Watchmen, the film, is essentially a murder mystery that takes place in an alternate 1985 where Nixon is still president, the U.S. won the war in Vietnam, and superheroes are illegal. The Comedian, a costumed hit-man, is murdered causing another costumed hero, Rorschach, an ink-face blotted, overcoat-wearing detective of sorts who provides the film’s ongoing monologue, to believe there is a growing conspiracy against former heroes. This conspiracy begrudgingly reunites some of these watchmen as they launch their investigation. Murder, violence, and blood, lots of blood, follows.

watchmen-comedian-death
Death of the Comedian. Art by Dave Gibbons

Snyder and screenwriters David Hayter and Alex Tse provide a faithful adaptation of the graphic novel providing exact panel-by-panel reproductions in some cases and maintaining a healthy majority of the original dialogue. Coupled with spectacular F/X work, most noticeably on the electric-blue CG-character Dr. Manhattan, the film looks professional, real, and even scary. Where the film takes liberties is with the staggering amount of violence and gore added, a realm in which Snyder seems to reign.

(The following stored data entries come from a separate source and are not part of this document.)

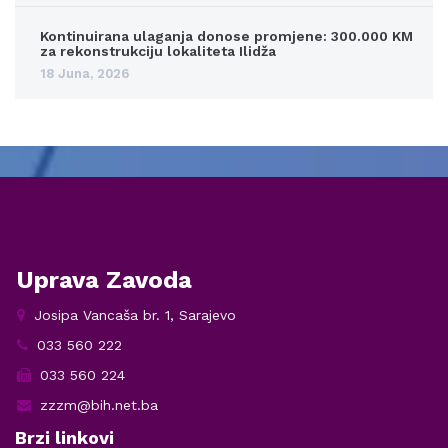
Kontinuirana ulaganja donose promjene: 300.000 KM
za rekonstrukciju lokaliteta Ilidža
18 Juna, 2026
Uprava Zavoda
Josipa Vancaša br. 1, Sarajevo
033 560 222
033 560 224
zzzm@bih.net.ba
Brzi linkovi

watchmen-rorschach-drmanhattan
Rorschach, Dr. Manhattan. Art by Dave Gibbons

Watchmen, as story, is definitely R-rated material. Rape, impotency, sex, and the aforementioned Dr. Manhattan, who is naked for most of his screen time (he no longer requires clothes for he neither modest nor requires their protection), certainly sets this story thematically apart from the recent Iron Man and Dark Knight hits. But as genre-breaking as the initial story might have been, Watchmen is still a genre film and must abide by certain parameters that bind together such genre pieces. These are all ignored allowing instead the glorification of violence and a level of gore more suitable for Snyder’s zombie film than his superhero one. Violence and superhero action can go hand-in-hand and Snyder does use such to lengthen scenes noticeably shorter in their original form, like Comedian’s murder. In other instances, such as the disturbingly-powerful near-rape scene, and a mugging attempt on two of the former heroes, the violence detracts from the hero’s true path, and used instead to shock the mainstream audience and satiate the teenage videogamer. Whereas the source material might have been a game-changer to an audience accustomed to secret identities and dastardly villains,  Moore and Gibbons presented a mature murder-mystery complete with a whodunnit reveal ala Agatha Christie. Snyder instead focuses on the horrific side of action, earning the R-rating not for mature, complex themes, but for hard, brutal violence shocking to those expecting another entry into the Spider-Man or Batman realm.

Watchmen is a sophisticated, multi-layered mystery that uses superheroes as the backdrop and is not easily compared to films such as the X-Men but this isn’t quite the game-changer it could have been. For all its broken tropes, Synder ignores most of the book’s commentary for yet another surface-level excuse to have fun with costumes.